Deutsche Bank (Buy, PT $46 from $42)

"The bull case on AOL following the run-up from patent deal has been around stable topline and improving margins, and while the latter was in question over the past 6 months, 2Q results put AOL back on track. The company reported revenue inline and OIBDA 10% above our estimate, and importantly, Brand AOL margin increased 610bps Q/Q to an all-time record levels for a nonseasonal quarter. In terms of guidance, AOL sees upside to its original $500m OIBDA guidance in 2014."

UBS (Buy, PT $50)

"We were most positive on: a) sales & margin beats led by the key growth areas of AOL Platforms ($17mm sales beat) & Brand Group ($7mm EBITDA beat); b) continued traction with programmatic advertising products ( growing 60%+ YoY, AOP & MARKETPLACE growing 100%+ YoY); c) strong audience growth for AOL's core & branded sites (+18% YoY on U.S. desktop & mobile - fastest among top 5 U.S. Internet properties); d) $59mm of buybacks in Q2 and new $150mm authorization; & e) new commentary that cash taxes will be immaterial through YE 2015."

Read More: Jeff Bewkes Flexes Muscles as Rupert Murdoch Tries to Save Face

Credit Suisse (Neutral, PT $44 from $42)

"Adtech platform continues benefit from the rapid growth in its programmatic business via burgeoning initiatives such as AOL One and recently acquired Existing advertiser relationships from its legacy business and a focus on premium inventory have to a large extent insulated the company from transitory headwinds experienced by other adtech platforms this quarter. We maintain our Neutral rating due to valuation."

Cantor Fitzgerald (Buy, PT $50)

"Our upgrade to BUY is predicated on AOL's focus on non-commoditized areas of the marketplace, which has led to 1) faster growth in Networks (driven by Video and Programmatic) and 2) improved pricing trends in branded Display (unlike for Yahoo!)."

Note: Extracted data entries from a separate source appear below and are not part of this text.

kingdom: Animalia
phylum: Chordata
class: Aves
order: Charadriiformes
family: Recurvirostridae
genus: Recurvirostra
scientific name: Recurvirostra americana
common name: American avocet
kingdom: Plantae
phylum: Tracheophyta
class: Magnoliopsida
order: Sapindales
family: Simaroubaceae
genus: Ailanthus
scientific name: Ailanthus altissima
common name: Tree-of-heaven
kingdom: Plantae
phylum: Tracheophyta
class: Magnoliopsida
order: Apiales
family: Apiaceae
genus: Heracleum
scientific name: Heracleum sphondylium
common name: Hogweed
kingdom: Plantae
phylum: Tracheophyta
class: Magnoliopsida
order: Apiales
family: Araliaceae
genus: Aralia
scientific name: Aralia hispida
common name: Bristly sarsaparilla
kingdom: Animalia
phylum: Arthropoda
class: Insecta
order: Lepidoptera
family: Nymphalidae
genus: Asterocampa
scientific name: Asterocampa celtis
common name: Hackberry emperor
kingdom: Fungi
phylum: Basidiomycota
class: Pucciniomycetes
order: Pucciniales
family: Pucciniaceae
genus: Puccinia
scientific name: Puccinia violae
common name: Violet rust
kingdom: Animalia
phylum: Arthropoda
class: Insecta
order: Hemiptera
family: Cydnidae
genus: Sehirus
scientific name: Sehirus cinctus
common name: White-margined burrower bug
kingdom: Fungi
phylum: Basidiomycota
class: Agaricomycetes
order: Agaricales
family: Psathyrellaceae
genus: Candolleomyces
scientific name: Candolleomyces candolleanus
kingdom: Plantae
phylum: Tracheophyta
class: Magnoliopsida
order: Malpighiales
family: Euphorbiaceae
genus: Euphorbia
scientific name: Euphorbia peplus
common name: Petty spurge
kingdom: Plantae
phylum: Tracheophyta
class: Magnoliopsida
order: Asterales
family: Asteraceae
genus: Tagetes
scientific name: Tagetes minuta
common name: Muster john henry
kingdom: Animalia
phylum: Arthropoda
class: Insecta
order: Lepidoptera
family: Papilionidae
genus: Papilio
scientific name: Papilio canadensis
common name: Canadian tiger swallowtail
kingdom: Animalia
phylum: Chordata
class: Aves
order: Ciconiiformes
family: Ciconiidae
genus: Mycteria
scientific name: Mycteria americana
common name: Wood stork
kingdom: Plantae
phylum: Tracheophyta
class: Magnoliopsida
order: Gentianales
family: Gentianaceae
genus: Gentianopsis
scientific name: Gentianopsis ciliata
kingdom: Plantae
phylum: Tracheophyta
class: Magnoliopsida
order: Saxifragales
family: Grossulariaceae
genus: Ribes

"While much work remains, we believe that improving fundamentals, including a growing multi-platform user base, and a bigger buyback should continue to drive the stock higher over time."

Wells Fargo (Outperform, PT $55-$57)

"We remain bullish on AOL's programmatic offering as we believe advertisers not yet fully invested in programmatic execution will be attracted to AOL's full stack offering and ability to complement programmatic execution with premium, reserved creative units and inventory. Video provided pricing and programmatic mix tailwind, though mgmt noted pricing stability (even growth) in standard premium units as well. With 34% of non-search ad revenues now programmatic, we see signs that AOL is deftly navigating channel conflict issues bedeviling some publishers. We believe AOL remains well-positioned to emerge as one of few scaled players across a consolidating ad tech landscape."